### Assignment
In the data below, find each line that contains the word "серебра" and copy it.

### Supplied data
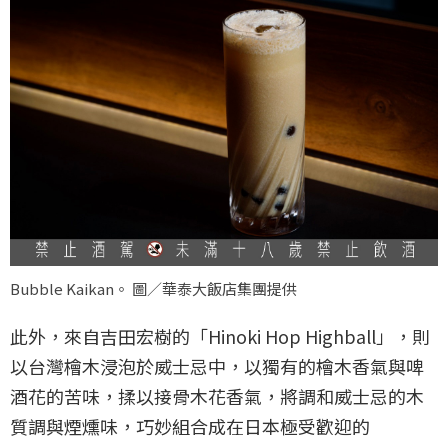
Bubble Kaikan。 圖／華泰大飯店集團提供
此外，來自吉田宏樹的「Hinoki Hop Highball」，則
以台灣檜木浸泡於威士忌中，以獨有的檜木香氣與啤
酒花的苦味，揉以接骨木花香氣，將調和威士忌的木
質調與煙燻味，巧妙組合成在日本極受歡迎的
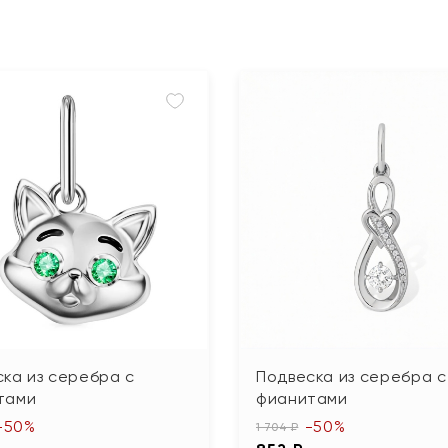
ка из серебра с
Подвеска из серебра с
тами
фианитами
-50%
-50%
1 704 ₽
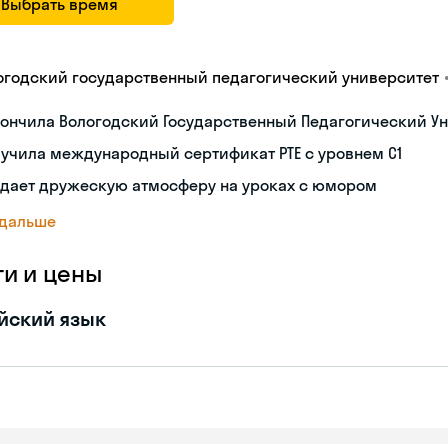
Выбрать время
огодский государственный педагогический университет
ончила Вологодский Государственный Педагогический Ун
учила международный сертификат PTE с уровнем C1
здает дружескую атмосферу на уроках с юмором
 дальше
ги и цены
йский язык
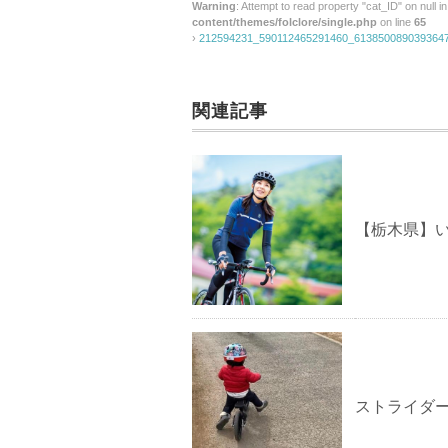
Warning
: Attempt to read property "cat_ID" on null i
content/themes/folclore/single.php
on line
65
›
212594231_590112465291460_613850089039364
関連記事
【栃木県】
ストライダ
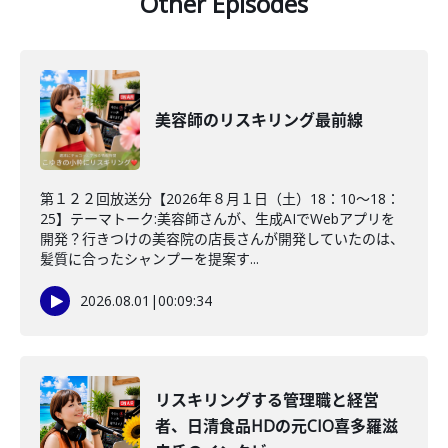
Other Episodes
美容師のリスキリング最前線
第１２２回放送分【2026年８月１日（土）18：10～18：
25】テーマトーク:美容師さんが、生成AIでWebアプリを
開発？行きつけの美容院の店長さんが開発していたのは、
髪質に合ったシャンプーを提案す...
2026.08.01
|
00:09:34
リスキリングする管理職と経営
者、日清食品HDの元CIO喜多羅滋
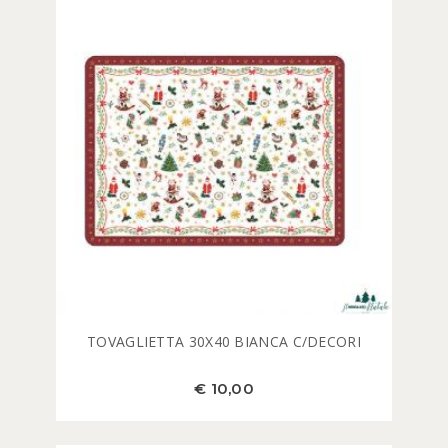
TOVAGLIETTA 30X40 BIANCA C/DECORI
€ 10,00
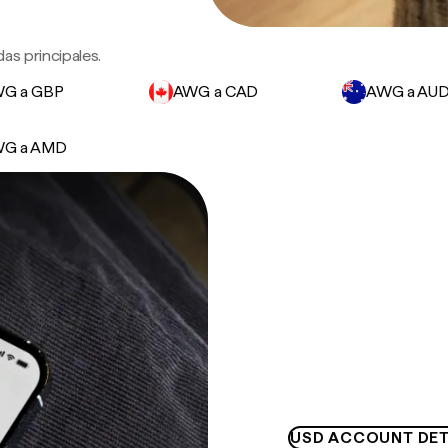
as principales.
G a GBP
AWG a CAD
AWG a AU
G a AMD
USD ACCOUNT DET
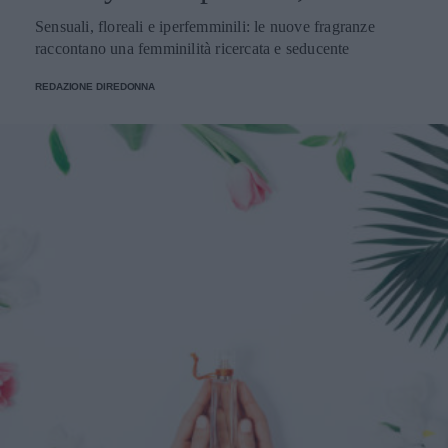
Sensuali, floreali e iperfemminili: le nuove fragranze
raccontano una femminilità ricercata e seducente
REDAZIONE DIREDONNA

### Answer space
ка из серебра с
Подвеска из серебра с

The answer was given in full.